## Trecho apresentado
----

Bolsonaro, mimetizando Trump, busca intimidar manifestantes e classificar antifascistas como terroristas, quase assumindo literalmente o fascismo como seu. Se setores bolsonaristas se manifestam com truculência e usando símbolos da supremacia branca enquanto o presidente flerta discursivamente com o golpe, não nos resta opção: precisamos avançar e derrotar Bolsonaro já! O momento é de demonstrar força!
É claro que a derrota do bolsonarismo não nos livraria de todos os problemas (restaria todo o resto da extrema-direita, possivelmente com Hamilton Mourão à frente do Palácio do Planalto!), mas enviaria um recado importante para todos os setores que ficarem: tem limite! Daqui, não passarão. E tendo estabelecido essa linha divisória, podemos voltar a avançar e enfraquecer os demais setores da extrema-direita brasileira. Sem o bolsonarismo para liderá-los eles também estarão mais vulneráveis. A manutenção da pressão popular e a aproximação das eleições de 2022, tendem a gerar mais espaços de atuação para as forças progressistas e de esquerda depois de uma eventual derrota histórica do bolsonarismo. Por isso ela é necessária e urgente: é a única saída.

----

## Dados fornecidos
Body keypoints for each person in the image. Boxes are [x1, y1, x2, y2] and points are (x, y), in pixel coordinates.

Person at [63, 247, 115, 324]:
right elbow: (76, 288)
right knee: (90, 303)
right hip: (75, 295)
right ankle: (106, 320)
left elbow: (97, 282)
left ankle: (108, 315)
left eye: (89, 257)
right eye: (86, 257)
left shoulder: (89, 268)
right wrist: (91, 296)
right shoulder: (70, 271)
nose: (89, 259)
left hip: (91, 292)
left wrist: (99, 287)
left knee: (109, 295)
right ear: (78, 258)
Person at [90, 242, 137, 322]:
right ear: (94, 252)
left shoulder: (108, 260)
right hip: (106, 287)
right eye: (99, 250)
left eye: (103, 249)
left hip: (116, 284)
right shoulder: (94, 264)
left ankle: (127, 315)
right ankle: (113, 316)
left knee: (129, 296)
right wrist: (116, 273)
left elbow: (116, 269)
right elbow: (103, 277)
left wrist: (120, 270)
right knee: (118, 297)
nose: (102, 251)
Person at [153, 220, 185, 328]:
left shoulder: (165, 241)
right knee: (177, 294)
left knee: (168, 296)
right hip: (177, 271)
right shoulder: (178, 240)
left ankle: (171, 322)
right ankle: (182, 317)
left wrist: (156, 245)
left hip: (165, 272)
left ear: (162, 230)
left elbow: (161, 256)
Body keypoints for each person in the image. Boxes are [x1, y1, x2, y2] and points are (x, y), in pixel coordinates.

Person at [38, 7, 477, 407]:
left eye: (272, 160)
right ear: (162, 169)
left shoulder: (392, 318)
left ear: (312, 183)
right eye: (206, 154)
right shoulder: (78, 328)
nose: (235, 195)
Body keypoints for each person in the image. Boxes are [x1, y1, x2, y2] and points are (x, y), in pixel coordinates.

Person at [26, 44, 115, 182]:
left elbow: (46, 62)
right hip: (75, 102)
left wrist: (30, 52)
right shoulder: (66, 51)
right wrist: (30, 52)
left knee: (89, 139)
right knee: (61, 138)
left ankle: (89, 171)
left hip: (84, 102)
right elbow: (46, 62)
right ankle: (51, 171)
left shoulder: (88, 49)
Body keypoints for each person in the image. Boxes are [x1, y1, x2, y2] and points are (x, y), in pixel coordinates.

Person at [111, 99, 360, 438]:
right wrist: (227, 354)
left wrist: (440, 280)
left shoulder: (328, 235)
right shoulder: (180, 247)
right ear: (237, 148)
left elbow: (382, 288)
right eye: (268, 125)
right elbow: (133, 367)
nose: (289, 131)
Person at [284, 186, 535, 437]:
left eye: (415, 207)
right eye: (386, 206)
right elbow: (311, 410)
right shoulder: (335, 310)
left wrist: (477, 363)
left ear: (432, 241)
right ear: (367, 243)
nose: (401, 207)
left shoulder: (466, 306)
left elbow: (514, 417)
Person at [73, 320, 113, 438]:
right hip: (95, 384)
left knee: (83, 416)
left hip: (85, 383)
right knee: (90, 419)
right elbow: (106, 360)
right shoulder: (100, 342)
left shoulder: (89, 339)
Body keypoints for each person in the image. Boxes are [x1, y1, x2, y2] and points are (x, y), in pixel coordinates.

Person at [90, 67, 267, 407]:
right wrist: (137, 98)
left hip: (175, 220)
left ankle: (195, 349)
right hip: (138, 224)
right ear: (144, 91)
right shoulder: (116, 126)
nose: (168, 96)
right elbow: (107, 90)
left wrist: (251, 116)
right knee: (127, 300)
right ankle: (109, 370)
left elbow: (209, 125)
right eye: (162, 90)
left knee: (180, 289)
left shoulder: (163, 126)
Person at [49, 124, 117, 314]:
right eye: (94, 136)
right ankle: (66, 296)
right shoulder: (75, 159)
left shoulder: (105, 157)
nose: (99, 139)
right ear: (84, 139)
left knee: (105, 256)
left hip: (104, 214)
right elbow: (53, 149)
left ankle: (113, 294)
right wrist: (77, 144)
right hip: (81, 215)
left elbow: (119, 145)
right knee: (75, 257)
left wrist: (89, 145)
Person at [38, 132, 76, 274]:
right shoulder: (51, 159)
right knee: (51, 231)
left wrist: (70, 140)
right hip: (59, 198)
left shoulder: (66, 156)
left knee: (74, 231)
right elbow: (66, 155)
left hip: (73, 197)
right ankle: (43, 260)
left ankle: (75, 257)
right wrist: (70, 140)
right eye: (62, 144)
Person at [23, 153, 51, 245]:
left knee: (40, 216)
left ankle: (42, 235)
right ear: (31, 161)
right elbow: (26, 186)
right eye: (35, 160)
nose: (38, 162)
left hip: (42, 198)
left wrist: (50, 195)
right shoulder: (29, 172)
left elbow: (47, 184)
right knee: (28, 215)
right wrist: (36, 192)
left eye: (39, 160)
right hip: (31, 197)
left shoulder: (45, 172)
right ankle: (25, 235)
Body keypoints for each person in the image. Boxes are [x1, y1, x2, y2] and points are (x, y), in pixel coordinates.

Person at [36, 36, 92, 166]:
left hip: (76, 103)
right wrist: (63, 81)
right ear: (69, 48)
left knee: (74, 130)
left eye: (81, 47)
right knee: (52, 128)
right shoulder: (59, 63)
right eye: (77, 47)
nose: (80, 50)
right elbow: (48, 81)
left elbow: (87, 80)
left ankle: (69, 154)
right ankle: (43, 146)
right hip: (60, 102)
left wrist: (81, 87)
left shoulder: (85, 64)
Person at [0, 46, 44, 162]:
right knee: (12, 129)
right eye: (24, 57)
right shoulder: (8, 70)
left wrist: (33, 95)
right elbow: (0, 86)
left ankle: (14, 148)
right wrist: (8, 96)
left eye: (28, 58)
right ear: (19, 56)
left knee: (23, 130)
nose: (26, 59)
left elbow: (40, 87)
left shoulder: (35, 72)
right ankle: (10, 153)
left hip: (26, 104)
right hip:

----

## Problemas a resolver
1. Reproduza a parte do trecho apresentado que começa em "Bolsonaro, mimetizando Trump, busca" e termina em "de demonstrar força!".
2. Segundo o trecho apresentado, quem possivelmente ficaria à frente do Palácio do Planalto após a derrota do bolsonarismo?

## Respostas por tarefa
1.
Bolsonaro, mimetizando Trump, busca intimidar manifestantes e classificar antifascistas como terroristas, quase assumindo literalmente o fascismo como seu. Se setores bolsonaristas se manifestam com truculência e usando símbolos da supremacia branca enquanto o presidente flerta discursivamente com o golpe, não nos resta opção: precisamos avançar e derrotar Bolsonaro já! O momento é de demonstrar força!

2. Hamilton Mourão.